Earlier this week the Queensland Court of Appeal dismissed an application for leave to appeal a decision of the District Court in relation to proceedings brought by the Bank of Queensland against two directors who made a personal guarantee of a $500,000 loan to their company (which is now in liquidation).

Whilst this particular case provides no extraordinary legal implications or principles, it serves as a reminder that directors of companies need to be cautious and diligent to avoid being held personally liable for a company’s debts.

It is a fundamental principle of company law that the identity and existence of a company is separate to that of its shareholders and controllers. The principle provides a shield or veil of protection for directors in their day to day operation of a company. However, there are circumstances where this ‘separate entity’ principle will not apply.

Possibly the most common way that directors will become accountable for a company’s liability is when the director has made a personal guarantee in respect of the company’s obligations.
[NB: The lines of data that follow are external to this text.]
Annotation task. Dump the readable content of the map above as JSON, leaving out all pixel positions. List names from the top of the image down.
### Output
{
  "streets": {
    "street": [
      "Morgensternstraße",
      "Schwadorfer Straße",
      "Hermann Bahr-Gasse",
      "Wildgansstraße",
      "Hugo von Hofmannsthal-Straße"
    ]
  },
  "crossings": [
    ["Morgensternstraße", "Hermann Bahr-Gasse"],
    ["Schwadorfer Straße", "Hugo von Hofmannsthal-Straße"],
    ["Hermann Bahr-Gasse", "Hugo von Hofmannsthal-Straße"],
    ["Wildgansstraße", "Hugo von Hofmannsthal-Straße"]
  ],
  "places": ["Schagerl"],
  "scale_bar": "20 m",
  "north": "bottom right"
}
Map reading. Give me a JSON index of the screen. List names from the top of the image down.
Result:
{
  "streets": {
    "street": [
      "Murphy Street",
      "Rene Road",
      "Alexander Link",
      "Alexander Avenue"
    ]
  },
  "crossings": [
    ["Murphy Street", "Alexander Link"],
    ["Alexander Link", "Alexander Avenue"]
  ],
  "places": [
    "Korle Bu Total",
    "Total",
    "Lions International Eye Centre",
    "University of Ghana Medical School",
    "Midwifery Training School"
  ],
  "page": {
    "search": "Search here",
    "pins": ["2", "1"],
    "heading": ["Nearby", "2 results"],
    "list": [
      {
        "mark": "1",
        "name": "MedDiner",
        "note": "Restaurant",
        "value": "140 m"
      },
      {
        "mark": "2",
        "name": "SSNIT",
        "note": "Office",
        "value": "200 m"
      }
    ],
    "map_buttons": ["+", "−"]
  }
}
The law is only able to protect the directors of a company so far as they seek to protect themselves.

A director’s guarantee is a serious undertaking which allows a lender to hold the director personally liable to pay any debts if the company is unable to meet its obligations. It is not uncommon for a lender to require a director to guarantee a loan and with a company that has minimal assets, the giving of a guarantee can be a serious decision and it will place a significant financial risk on the individual.

The case highlights the common situation directors might find themselves in on the back side of what seemed to be a bright future. These kinds of cases highlight the value of seeking advice before entering into transactions which will bind the company, and more importantly those that bind the individual.